### [Text passage]
That question “Who made you?” was the rejection of a man who had not yet been presented by God. Moses had credentials – he was educated in all the wisdom of Egypt, he was a prince in Pharaoh’s court, he had influence and position. But he was not yet made by God. And so he was rejected. Not because he was unqualified in the eyes of men, but because he was unprepared in the timing of God.
But forty years later, after God had taken Moses into the wilderness of Midian, after He had stripped him of his Egyptian identity, after He had humbled him, shaped him, broken him, and remade him into a man who knew that he could do nothing apart from the presence of God, then – and only then – did God present him. “So God sent back the same man his people had previously rejected… “
David experienced the same divine timing. God Himself presented him. Not Jesse, the elders or the people. God brought him in from the fields at the appointed time and said, “This is the one I have made. This is the one I have prepared. Now is the time for his anointing.” David did not promote himself. He did not campaign for the throne. He did not manipulate his way into position. God presented him when the making was complete.
And then there is John the Baptist. John was not in the public eye from birth. He was not preaching as a child. He was in the deserts – hidden, unknown, and being formed by God in obscurity. And he remained there until the appointed time. Until the day of his showing. Until the moment when God said, “Now you are ready. Now I will present you to Israel as the voice crying in the wilderness, preparing the way for the Messiah.”
This is the pattern. God makes you in private before He presents you in public. He forms you in the hidden place before He brings you into the open. He completes the work before He displays it. And if you try to present yourself prematurely, if you try to step into the assignment before the making is finished, you will be rejected – not because the assignment is not yours, but because the timing is not right.
Also, if God presents you too early, if He sends you before the making is complete, you will not be able to carry the weight of the assignment. You will crack under the pressure. You will crumble in the testing, and you will be exposed as unfinished, unprepared, and inadequate for the task.
But if you will wait, if you will submit to the process, and if you will allow God to complete the work He has begun, then when He finally presents you, when He finally brings you forth, you will be ready. Fully ready. Not perfectly flawless, but adequately prepared. Not without weaknesses, but equipped with the character, the maturity, the depth, and the anointing necessary to fulfill what He has called you to do.

Collected data

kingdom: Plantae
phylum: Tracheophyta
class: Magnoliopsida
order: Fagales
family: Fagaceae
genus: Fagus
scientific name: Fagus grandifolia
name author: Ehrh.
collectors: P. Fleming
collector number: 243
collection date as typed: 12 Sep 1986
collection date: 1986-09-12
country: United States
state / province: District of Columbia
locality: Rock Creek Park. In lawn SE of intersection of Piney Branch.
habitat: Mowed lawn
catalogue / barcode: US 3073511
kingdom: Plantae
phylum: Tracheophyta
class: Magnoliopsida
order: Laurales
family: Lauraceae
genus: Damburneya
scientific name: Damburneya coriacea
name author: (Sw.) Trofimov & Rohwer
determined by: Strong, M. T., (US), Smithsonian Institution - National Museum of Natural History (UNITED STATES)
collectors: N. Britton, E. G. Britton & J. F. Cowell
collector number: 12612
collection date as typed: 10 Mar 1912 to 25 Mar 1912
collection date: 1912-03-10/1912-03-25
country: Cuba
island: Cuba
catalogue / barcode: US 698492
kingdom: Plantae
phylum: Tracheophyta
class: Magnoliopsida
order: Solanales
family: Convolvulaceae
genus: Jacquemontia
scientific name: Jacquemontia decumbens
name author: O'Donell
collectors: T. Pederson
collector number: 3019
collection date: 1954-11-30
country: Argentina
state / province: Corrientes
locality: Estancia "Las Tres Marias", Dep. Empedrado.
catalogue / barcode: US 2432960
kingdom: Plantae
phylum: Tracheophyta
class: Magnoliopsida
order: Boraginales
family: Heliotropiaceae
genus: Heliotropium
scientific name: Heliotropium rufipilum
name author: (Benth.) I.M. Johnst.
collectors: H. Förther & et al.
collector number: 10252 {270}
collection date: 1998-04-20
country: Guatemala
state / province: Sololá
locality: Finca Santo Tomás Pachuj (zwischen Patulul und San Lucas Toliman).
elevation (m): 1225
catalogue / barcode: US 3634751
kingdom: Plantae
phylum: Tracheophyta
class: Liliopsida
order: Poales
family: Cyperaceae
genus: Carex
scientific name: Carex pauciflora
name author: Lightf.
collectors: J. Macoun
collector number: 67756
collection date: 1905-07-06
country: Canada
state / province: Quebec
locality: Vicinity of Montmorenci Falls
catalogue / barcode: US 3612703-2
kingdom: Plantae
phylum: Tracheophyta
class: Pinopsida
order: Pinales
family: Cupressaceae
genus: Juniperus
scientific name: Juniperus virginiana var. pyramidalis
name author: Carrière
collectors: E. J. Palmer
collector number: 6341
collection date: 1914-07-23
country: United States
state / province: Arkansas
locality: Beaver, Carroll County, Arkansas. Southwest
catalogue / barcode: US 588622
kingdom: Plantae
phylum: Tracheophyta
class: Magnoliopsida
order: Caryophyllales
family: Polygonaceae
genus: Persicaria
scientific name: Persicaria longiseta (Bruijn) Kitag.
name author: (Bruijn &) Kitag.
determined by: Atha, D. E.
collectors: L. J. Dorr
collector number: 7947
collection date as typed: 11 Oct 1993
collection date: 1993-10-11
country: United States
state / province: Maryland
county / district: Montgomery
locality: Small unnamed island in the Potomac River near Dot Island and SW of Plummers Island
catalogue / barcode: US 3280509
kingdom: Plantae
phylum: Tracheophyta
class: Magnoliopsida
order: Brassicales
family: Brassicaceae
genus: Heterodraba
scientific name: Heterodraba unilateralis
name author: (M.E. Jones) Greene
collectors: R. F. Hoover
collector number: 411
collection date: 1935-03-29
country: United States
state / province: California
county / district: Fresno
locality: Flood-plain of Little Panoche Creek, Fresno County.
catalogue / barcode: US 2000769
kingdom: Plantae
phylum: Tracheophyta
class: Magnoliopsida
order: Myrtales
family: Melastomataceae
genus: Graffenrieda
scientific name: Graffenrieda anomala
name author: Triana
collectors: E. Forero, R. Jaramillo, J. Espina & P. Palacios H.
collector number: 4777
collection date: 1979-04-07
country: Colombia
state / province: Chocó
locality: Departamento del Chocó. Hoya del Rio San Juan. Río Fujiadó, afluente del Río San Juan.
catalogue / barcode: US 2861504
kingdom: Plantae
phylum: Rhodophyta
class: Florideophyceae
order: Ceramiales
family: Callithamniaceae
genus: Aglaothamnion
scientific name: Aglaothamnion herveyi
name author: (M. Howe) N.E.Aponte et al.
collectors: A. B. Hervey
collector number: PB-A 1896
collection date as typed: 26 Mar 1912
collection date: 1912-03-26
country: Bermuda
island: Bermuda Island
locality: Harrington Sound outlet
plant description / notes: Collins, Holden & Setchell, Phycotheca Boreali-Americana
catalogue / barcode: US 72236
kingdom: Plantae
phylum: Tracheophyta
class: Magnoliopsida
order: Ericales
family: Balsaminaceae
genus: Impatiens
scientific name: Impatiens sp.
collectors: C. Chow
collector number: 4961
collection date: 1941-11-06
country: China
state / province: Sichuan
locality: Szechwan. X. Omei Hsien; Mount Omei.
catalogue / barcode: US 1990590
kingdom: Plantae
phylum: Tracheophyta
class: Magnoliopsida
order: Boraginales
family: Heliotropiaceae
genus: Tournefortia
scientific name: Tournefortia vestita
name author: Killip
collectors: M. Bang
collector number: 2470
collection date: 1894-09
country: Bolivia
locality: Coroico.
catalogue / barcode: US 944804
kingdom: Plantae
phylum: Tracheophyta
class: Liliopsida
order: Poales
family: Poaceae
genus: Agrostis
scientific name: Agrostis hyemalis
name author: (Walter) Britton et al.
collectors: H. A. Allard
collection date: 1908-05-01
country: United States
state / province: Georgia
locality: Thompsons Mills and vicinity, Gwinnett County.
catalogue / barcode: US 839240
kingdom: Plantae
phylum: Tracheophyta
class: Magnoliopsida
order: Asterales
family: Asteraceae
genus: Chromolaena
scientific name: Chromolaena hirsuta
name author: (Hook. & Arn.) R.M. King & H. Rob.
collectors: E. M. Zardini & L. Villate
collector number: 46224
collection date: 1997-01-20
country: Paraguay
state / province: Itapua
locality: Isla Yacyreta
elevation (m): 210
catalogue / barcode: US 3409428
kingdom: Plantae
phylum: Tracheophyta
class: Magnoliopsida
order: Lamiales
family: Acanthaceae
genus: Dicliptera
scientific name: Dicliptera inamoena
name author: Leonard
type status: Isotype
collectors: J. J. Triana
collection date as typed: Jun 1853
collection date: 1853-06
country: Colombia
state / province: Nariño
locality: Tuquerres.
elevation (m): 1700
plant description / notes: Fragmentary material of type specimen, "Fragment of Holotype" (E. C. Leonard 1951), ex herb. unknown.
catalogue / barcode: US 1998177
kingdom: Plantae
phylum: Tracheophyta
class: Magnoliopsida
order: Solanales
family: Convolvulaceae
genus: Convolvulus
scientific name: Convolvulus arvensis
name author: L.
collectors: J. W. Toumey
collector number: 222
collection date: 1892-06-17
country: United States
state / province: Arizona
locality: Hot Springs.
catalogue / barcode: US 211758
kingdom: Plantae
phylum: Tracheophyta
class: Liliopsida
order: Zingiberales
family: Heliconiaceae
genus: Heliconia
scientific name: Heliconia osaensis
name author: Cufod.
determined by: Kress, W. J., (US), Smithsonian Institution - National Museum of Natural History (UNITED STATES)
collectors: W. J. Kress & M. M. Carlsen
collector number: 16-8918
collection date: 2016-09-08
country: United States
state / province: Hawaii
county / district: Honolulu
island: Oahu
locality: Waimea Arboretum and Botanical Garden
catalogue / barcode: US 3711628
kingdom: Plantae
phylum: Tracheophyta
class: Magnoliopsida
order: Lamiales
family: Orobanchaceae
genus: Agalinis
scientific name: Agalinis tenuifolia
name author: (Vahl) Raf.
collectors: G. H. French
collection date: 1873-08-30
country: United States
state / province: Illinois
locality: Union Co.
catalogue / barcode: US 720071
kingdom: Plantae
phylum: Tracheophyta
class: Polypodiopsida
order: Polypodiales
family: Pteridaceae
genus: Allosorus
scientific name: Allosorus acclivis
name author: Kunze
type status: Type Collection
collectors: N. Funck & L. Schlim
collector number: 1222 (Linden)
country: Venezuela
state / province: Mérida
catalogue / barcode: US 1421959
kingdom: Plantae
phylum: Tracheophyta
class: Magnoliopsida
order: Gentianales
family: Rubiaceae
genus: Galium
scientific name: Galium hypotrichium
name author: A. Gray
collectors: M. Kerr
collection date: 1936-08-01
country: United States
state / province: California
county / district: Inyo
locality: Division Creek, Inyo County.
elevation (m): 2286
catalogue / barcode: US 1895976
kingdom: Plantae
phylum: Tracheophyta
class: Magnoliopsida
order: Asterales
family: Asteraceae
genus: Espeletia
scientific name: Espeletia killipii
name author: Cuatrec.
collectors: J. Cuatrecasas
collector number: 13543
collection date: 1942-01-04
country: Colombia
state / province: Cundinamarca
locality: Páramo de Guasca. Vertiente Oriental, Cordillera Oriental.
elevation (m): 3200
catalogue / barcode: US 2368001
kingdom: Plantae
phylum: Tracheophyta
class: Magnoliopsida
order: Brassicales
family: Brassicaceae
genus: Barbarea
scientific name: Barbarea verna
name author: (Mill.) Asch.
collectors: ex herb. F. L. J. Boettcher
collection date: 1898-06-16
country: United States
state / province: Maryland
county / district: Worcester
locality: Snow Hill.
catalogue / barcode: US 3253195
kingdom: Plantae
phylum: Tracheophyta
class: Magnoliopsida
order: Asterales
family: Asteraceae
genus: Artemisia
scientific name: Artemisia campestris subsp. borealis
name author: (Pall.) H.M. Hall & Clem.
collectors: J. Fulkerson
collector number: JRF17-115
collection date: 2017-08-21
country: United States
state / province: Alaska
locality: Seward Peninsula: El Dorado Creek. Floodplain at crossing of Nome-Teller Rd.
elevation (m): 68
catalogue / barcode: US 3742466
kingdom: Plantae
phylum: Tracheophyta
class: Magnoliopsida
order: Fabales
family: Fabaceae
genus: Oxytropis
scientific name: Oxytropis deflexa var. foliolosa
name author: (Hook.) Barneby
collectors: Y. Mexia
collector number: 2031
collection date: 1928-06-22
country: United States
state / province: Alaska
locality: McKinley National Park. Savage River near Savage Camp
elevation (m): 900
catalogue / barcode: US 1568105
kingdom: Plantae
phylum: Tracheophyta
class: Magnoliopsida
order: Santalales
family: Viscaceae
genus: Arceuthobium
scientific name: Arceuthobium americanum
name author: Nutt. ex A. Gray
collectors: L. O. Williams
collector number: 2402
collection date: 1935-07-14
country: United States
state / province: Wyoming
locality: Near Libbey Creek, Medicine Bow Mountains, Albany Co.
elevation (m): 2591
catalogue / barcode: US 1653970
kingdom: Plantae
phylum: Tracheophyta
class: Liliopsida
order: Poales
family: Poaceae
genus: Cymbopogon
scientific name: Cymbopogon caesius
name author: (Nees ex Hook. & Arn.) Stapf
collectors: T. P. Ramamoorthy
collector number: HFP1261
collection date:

### [How to complete this task]
Output the stretch of the passage on God's timing from "Also, if God" through "for the task.", word for word. Work only from the passage on God's timing, not from the data.

### [Exercise output]
Also, if God presents you too early, if He sends you before the making is complete, you will not be able to carry the weight of the assignment. You will crack under the pressure. You will crumble in the testing, and you will be exposed as unfinished, unprepared, and inadequate for the task.